▶ _TRY IT_
Transcribe the data as written, minus images.

Collected data
───

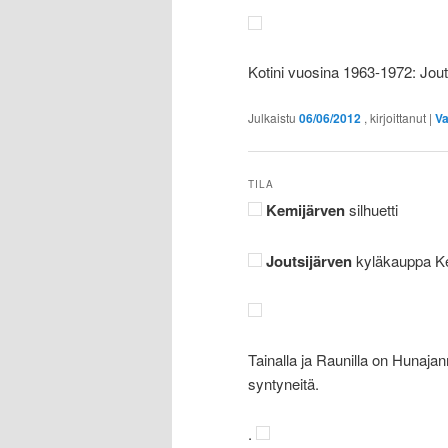
Kotini vuosina 1963-1972: Jout
Julkaistu
06/06/2012
, kirjoittanut
|
Va
TILA
Kemijärven
silhuetti
Joutsijärven
kyläkauppa Ke
Tainalla ja Raunilla on Hunajan
syntyneitä.
.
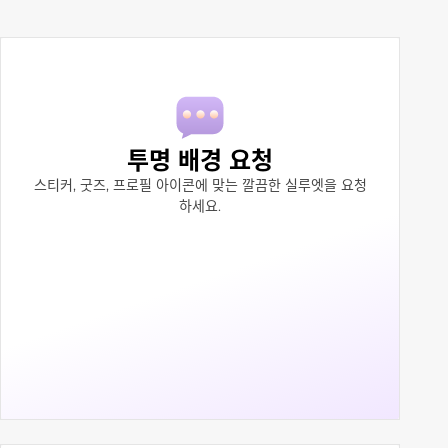
투명 배경 요청
스티커, 굿즈, 프로필 아이콘에 맞는 깔끔한 실루엣을 요청
하세요.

───

▶ _WRITTEN RESPONSE_
Kotini vuosina 1963-1972: Jout
Julkaistu
06/06/2012
, kirjoittanut
|
Va
TILA
Kemijärven
silhuetti
Joutsijärven
kyläkauppa Ke
Tainalla ja Raunilla on Hunajan
syntyneitä.
.
투명 배경 요청
스티커, 굿즈, 프로필 아이콘에 맞는 깔끔한 실루엣을 요청
하세요.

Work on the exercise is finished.